Libro VII:445 Indusse infatti Gionata a denunziare un giudeo di nome Alessandro, col quale un tempo era venuto in urto ed ora stava in aperta inimicizia, e poi a coinvolgere nell'accusa anche sua moglie Berenice. Questi due furono i primi a esser colpiti con la pena di morte, e dopo di loro Ca­tullo fece subire la stessa sorte a tutti i giudei più ricchi in numero di tremila;
Libro VII:446 delitti che egli riteneva di compiere al sicuro perché incamerava le sostanze di quei disgraziati nel fisco imperiale.
Libro VII:447 - 11, 3. Ad evitare, poi, che giudei di altri paesi potessero comprovare la sua iniquità, allargò il raggio delle sue false accuse e convinse Gionata e alcuni altri che erano stati arre­stati con lui a denunziare come cospiratori le più importanti personalità giudaiche di Alessandria e di Roma.
Libro VII:448 Uno di quelli che vennero accusati ingiustamente fu Giuseppe, l'autore di questa storia.
Libro VII:449 Ma la macchinazione non ebbe per Catullo l'esito sperato. Egli venne a Roma portandosi dietro in catene la banda di Gionata e credeva che l'inchiesta si sarebbe fer­mata alle risultanze delle false deposizioni rese dinanzi a lui e per sua istigazione.

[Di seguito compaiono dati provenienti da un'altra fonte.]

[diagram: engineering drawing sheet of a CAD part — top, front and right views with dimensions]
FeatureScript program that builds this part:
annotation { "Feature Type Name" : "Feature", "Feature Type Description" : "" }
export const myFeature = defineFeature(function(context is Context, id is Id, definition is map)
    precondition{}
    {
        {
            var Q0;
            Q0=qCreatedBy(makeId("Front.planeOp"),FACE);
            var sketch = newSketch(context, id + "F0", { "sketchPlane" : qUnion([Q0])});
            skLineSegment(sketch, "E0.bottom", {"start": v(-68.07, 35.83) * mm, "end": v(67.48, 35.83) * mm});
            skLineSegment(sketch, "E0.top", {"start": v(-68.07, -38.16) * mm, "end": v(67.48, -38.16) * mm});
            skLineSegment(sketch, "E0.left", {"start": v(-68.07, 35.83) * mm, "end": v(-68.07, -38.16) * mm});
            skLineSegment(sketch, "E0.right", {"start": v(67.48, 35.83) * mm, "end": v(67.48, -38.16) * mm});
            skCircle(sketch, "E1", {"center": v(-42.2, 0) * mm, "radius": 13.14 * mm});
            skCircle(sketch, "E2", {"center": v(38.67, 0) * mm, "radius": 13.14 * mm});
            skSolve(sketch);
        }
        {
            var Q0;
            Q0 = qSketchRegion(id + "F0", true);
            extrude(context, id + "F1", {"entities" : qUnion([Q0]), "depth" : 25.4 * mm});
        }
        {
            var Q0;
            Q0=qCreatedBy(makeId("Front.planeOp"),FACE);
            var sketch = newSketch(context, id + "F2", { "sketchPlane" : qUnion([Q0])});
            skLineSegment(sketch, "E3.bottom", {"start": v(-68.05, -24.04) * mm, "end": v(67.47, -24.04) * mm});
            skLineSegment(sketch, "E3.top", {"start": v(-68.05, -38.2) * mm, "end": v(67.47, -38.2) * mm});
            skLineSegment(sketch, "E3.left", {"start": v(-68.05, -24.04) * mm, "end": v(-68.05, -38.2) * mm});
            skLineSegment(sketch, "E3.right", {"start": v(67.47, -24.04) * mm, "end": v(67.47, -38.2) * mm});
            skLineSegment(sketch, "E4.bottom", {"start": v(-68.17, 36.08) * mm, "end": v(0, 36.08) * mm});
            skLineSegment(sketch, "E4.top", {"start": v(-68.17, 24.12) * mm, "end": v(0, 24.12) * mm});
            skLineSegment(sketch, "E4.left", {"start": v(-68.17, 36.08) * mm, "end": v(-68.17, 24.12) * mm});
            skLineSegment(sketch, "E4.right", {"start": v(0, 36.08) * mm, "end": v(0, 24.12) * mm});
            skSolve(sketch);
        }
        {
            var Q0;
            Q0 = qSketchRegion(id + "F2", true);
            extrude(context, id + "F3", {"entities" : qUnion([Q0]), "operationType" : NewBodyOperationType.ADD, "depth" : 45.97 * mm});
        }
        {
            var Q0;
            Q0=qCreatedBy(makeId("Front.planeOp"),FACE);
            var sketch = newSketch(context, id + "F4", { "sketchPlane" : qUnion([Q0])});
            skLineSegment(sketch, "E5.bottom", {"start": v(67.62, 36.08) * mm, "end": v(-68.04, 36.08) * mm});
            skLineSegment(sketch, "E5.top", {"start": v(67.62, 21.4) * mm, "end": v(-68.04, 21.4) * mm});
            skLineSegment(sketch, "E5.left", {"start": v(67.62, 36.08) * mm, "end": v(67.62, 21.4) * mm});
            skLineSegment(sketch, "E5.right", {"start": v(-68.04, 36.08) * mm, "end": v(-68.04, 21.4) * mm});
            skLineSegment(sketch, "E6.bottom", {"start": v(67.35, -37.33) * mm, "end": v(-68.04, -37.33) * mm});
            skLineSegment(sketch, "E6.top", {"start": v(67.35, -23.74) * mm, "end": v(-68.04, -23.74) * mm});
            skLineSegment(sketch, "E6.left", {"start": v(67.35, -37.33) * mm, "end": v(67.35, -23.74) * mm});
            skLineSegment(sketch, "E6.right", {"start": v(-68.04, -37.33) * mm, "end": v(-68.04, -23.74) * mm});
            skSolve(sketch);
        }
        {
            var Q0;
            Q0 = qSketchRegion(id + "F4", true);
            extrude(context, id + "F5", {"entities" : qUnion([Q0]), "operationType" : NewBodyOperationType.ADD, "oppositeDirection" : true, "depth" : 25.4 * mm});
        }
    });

Libro VII:450 Vespasiano però ebbe dei sospetti sul­l'affare e promosse delle indagini che misero in luce l'infonda­tezza delle imputazioni a carico degli accusati; allora, anche per l'interessamento di Tito, egli li mandò assolti mentre Gionata ebbe il dovuto castigo: fu prima torturato e poi bruciato vivo.
Libro VII:451 - 14, 4. Grazie alla mitezza degli imperatori, Catullo per allora non subì più di un rimprovero, ma non molto tempo dopo, colpito da una malattia complicata e incurabile, fece un'orribile morte, punito non soltanto nel corpo, ma anche - e in maniera più grave - nella mente.
Libro VII:452 Infatti era sconvolto da paurose allucinazioni gridando senza posa di vedersi vicino gli spettri delle sue vittime e, non potendo dominarsi, saltava giù dal letto come se stessero per sottoporlo alle torture o al fuoco.
Libro VII:453 Poi il male si aggravò sempre più, ed egli morì per l'ulcerazione e la fuoriuscita delle viscere, dando la dimostra­zione più evidente che la provvidenza del Dio non manca di punire i malvagi.
Libro VII:454 - 11, 5. Qui ha termine la mia storia, che avevo promesso di scrivere con la più scrupolosa precisione per chiunque volesse conoscere quali furono le vicende di questa guerra fra i romani e i giudei.
Libro VII:455 Dei suoi pregi letterari lascio giudi­care ai lettori, ma per quanto riguarda la sua veridicità non avrei alcuna esitazione a dichiarare con sicura coscienza che in tutta la mia opera non ho avuto di mira che quella.